** Opening DATA PROVIDED block **
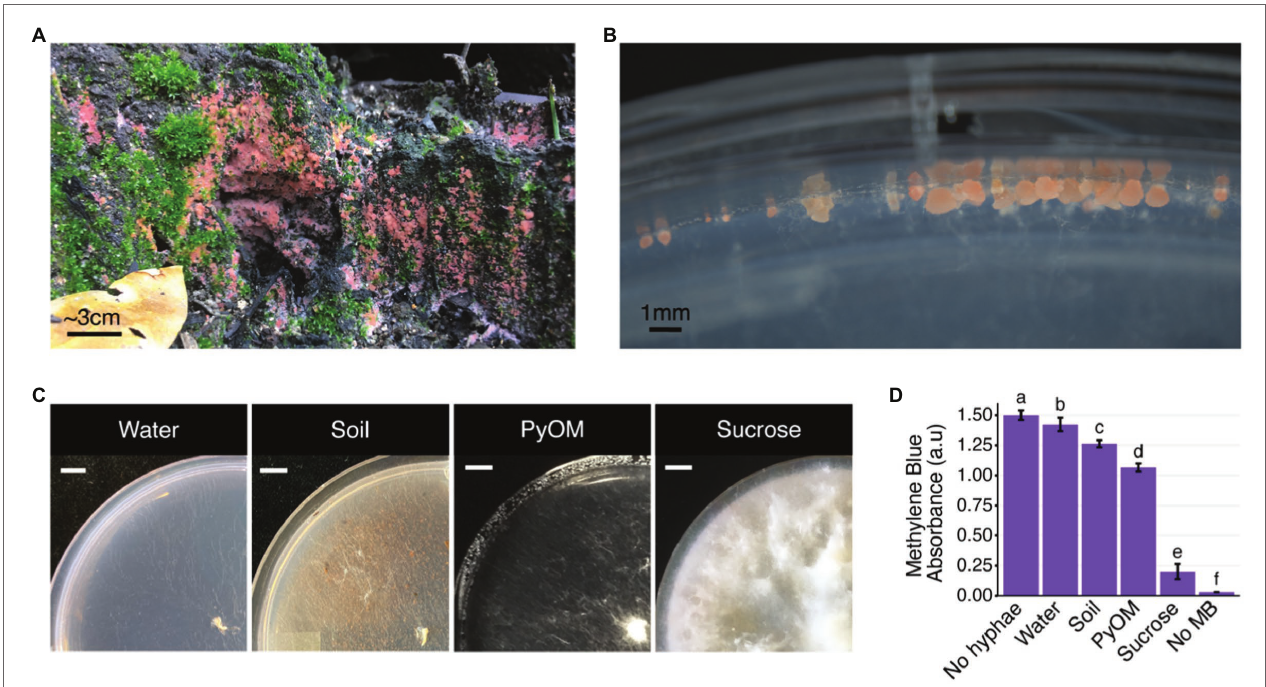
FIGURE 1 | Pyronema growth on natural and laboratory substrates. (A) Pyronema sp. fruiting on burned soil 6 months after the 2018 Camp Fire began near Paradise, California, United States. (B) Pyronema domesticum DOB7353 ascocarps on the edge of a water agar plate. (C) Pyronema domesticum DOB7353 growing on four different agar media treatments: water agar with no added nutrients (“Water”), wildfire-burned soil collected near the original isolation site for P. domesticum DOB7353 (“Soil”), 750 ° C White Pine wood char [“pyrolyzed organic matter (PyOM)”], or Vogel’s minimal medium with sucrose as a carbon source (“Sucrose”). All plates were inoculated in the center of the plate (bottom-right corner of photo) with mycelium from a 6-mm-diameter punch of an actively growing P. domesticum colony. Scale bar = 1 cm. (D) Average amount of P. domesticum DOB7353 biomass on one full plate as show in (C) , quantified by measuring the amount of Methylene Blue (MB) stain remaining after absorption by P. domesticum hyphae. All treatments are significantly different from each other, lowercase letters above each bar indicate significantly different groups (ANOVA+Tukey’s test, p < 0.0001, n = 5, error bars = SD). The “No hyphae” control is pure 0.2 mM MB without any biomass treatment. The “No MB” control is a blank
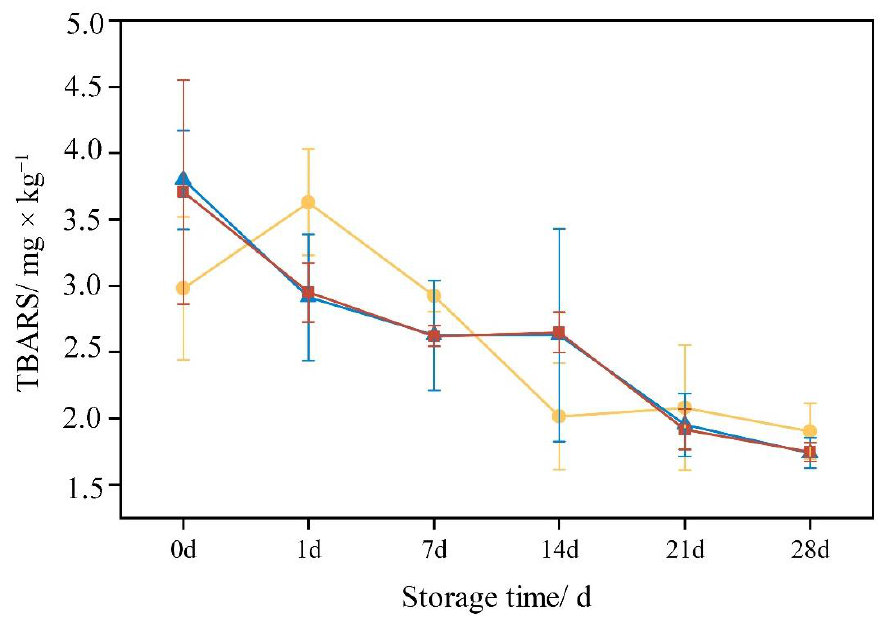
Figure 6. Variation trend of TBARS value during storage of lamb liver paste. Note: yellow represents the natural fermentation group (NF); blue represents the starter fermentation group (SF); red represents the sterilization group (ST).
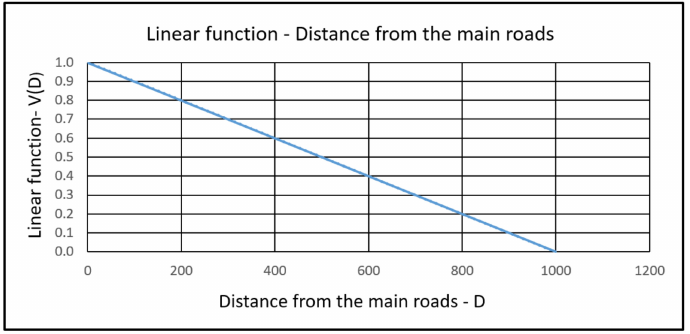
Figure 8. Graph of the linear function of the distance from the main roads. Standardized values of distance from main roads are hereinafter referred to as D ’ j . Slope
** Closing DATA PROVIDED block **
§ **YOUR TASK**
In your copy, omit the pictures and restate every line of the data word for word.

§ **OUTPUT OF THE EXERCISE**
FIGURE 1 | Pyronema growth on natural and laboratory substrates. (A) Pyronema sp. fruiting on burned soil 6 months after the 2018 Camp Fire began near Paradise, California, United States. (B) Pyronema domesticum DOB7353 ascocarps on the edge of a water agar plate. (C) Pyronema domesticum DOB7353 growing on four different agar media treatments: water agar with no added nutrients (“Water”), wildfire-burned soil collected near the original isolation site for P. domesticum DOB7353 (“Soil”), 750 ° C White Pine wood char [“pyrolyzed organic matter (PyOM)”], or Vogel’s minimal medium with sucrose as a carbon source (“Sucrose”). All plates were inoculated in the center of the plate (bottom-right corner of photo) with mycelium from a 6-mm-diameter punch of an actively growing P. domesticum colony. Scale bar = 1 cm. (D) Average amount of P. domesticum DOB7353 biomass on one full plate as show in (C) , quantified by measuring the amount of Methylene Blue (MB) stain remaining after absorption by P. domesticum hyphae. All treatments are significantly different from each other, lowercase letters above each bar indicate significantly different groups (ANOVA+Tukey’s test, p < 0.0001, n = 5, error bars = SD). The “No hyphae” control is pure 0.2 mM MB without any biomass treatment. The “No MB” control is a blank
Figure 6. Variation trend of TBARS value during storage of lamb liver paste. Note: yellow represents the natural fermentation group (NF); blue represents the starter fermentation group (SF); red represents the sterilization group (ST).
Figure 8. Graph of the linear function of the distance from the main roads. Standardized values of distance from main roads are hereinafter referred to as D ’ j . Slope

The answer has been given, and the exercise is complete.